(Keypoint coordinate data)

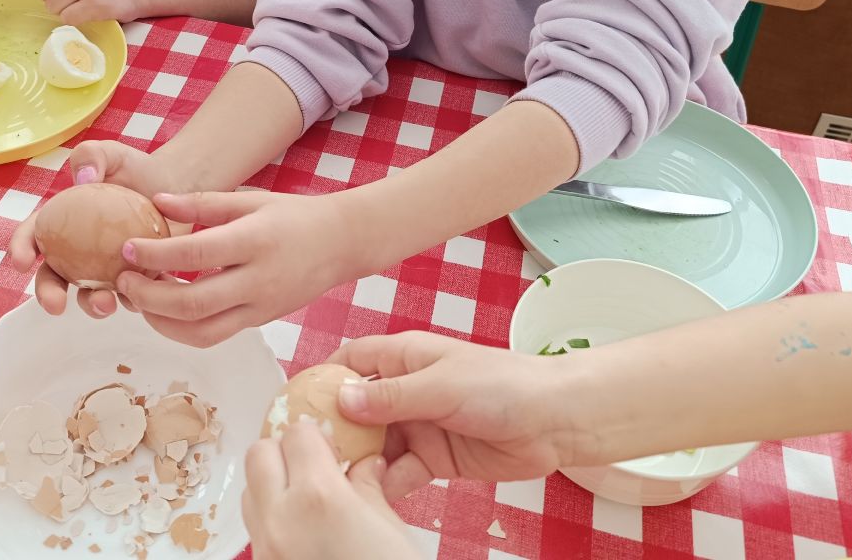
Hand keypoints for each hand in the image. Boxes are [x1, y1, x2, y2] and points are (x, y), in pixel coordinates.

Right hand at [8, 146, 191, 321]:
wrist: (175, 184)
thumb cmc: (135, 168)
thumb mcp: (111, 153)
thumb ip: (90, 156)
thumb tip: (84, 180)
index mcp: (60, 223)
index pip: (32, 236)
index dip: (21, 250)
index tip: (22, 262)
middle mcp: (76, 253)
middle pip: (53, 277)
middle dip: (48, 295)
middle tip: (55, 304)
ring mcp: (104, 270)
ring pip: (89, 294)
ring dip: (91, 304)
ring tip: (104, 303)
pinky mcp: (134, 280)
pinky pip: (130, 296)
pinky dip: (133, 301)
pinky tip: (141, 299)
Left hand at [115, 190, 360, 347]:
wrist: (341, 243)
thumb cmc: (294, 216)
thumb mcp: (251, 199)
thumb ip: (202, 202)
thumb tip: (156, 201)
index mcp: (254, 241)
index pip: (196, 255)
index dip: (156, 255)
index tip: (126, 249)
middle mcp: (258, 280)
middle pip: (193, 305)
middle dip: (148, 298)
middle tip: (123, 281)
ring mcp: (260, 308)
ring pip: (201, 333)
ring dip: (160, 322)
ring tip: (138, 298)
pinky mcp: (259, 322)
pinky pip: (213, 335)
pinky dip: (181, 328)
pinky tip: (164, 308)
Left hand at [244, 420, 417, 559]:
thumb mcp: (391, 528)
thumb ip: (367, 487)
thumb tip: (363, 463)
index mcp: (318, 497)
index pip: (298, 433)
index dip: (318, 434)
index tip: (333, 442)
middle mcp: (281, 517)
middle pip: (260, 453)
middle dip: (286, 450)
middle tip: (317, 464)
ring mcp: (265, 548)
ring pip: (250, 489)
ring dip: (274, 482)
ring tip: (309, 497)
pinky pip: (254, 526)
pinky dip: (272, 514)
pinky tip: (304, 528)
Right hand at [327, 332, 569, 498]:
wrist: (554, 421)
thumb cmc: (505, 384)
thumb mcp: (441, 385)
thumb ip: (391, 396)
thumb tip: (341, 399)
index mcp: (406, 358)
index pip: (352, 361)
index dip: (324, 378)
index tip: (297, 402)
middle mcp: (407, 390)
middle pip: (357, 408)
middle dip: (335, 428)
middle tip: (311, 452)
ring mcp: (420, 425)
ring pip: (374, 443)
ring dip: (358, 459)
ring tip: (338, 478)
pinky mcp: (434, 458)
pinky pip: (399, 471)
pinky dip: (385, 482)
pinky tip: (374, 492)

What is being asked: How many lines in these entries contain the string "hand"? State the number and nothing more.

Final answer: 5